Dvorak‘s Stabat Mater in der Apostelkirche


Kantor Konrad Paul dirigiert am kommenden Wochenende sein erstes großes Konzert in der Apostelkirche

Die Kantorei an der Apostelkirche wird am 16. Und 17. November unter ihrem neuen Kantor Konrad Paul das erste große Oratorienkonzert gestalten. Auf dem Programm steht ein in einer evangelischen Kirche ungewöhnliches Stück: Das STABAT MATER von Antonin Dvorak. Es wird erstmalig in der Apostelkirche erklingen.

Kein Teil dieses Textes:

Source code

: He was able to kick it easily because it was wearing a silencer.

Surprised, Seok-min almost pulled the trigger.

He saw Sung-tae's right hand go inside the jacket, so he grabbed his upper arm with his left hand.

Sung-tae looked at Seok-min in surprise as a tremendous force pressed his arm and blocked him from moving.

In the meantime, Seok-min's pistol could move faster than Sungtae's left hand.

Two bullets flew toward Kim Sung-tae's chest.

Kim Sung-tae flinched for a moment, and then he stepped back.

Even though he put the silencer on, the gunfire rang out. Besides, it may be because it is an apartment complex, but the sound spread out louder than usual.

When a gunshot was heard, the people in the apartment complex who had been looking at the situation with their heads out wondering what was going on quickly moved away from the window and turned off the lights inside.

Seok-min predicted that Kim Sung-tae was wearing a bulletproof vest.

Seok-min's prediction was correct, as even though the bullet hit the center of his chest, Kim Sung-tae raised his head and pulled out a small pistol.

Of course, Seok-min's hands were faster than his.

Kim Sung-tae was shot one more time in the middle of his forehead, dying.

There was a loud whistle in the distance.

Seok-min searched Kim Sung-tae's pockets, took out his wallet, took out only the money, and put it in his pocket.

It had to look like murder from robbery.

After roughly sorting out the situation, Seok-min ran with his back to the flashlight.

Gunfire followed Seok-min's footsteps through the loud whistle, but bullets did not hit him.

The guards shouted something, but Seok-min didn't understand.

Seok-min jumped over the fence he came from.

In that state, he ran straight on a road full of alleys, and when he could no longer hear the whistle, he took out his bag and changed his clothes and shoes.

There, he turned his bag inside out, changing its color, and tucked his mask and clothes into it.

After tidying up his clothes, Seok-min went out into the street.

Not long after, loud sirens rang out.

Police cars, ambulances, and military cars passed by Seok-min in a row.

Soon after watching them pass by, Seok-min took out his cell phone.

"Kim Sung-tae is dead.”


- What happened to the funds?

Das "Stabat Mater" von dem tschechischen Komponisten Antonín Dvorák stellt die umfangreichste musikalische Vertonung der altchristlichen lateinischen Sequenz dar und entstand um 1875. In dem spätromantischen Oratorium zugrunde liegenden Text stehen die Schmerzen Marias über den Tod Jesu am Kreuz im Zentrum. Vieles daran wirkt für unsere Ohren heute befremdlich; andererseits werden wir nahezu täglich mit erschütternden Nachrichten über den Schmerz der Eltern von verunglückten oder sterbenskranken Kindern konfrontiert. Gibt es etwas schlimmeres, das eigene Kind sterben zu sehen?

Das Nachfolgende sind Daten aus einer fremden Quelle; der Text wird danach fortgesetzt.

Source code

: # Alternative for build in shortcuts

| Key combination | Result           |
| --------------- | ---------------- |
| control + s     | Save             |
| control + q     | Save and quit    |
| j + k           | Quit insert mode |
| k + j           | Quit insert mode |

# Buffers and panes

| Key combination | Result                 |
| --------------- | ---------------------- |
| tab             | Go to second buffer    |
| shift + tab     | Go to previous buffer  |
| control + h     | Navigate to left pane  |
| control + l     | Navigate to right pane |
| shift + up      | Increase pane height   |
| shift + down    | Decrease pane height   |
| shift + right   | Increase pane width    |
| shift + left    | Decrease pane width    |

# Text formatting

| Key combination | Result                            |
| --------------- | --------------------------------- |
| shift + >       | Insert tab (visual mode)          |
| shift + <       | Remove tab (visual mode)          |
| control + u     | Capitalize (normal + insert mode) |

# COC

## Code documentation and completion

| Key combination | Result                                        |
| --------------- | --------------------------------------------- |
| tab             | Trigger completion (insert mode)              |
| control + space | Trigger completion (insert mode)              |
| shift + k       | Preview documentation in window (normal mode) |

Kantor Konrad Paul faszinierte das STABAT MATER von Dvorak schon lange vor seinem Amtsantritt in Münster. Nun hat er es für sein Antrittskonzert in Münster ausgewählt," für einen evangelischen Kirchenmusiker erstaunlich, aber für eine katholisch geprägte Stadt dann auch wieder nicht.", so der Kantor, dem die Ökumene - auch in musikalischer Sicht - sehr am Herzen liegt. "Dvoraks Stabat Mater ist ein zutiefst emotionales Werk, mit ausgeklügelter Klangarchitektur und erstaunlichen musikalischer Suggestionskraft", kommt Konrad Paul ins Schwärmen. Die Melodik ist sehr eingängig und von großer Wirkung. Dem Orchester kommt ein viel größerer Part als bloße Begleitung des Chores zu: Es nimmt aktiv an der Vorstellung und Durchführung der wichtigen musikalischen Themen teil. Mit dem erweiterten Folkwang Kammerorchester Essen, das diesen Part übernehmen wird, hat Konrad Paul schon an seiner alten Wirkungsstätte in Oberhausen mehrmals erfolgreich zusammengearbeitet. Die Musiker freuen sich besonders auf eine Premiere in Münster mit einem so eindrucksvollen Werk.

Das Solistenquartett hat große Aufgaben in dem Werk: Es tritt oftmals als Quartett auf, aber auch etliche Nummern werden durch einen Solisten bzw. als Duett gestaltet. In den beiden Aufführungen werden große Stimmen aus der Deutschen Oper am Rhein, dem Aalto Theater Essen und dem Theater Münster erwartet. Ausführende sind Inga-Britt Anderson (Sopran), Eva Trummer (Alt), Albrecht Kludszuweit (Tenor) und Jens Hamann (Bass).

Es passte gut, dass gleichzeitig in der Apostelkirche eine Ausstellung zum Thema "Melancholie" des Künstlers Jens Thiele stattfindet. Seine Bilder passen thematisch perfekt zum Stabat Mater, so dass ein Bild für die Plakate und Programmhefte ausgewählt wurde. Die beiden Aufführungen finden am Samstag, 16. 11. Um 17 Uhr und Sonntag, 17.11. um 16 Uhr in der Apostelkirche (Neubrückenstr.) statt. Karten zu 25/20/15 € sind ab sofort bei Mackenbrock (Bogenstr. 7) und Restkarten an der Abendkasse erhältlich.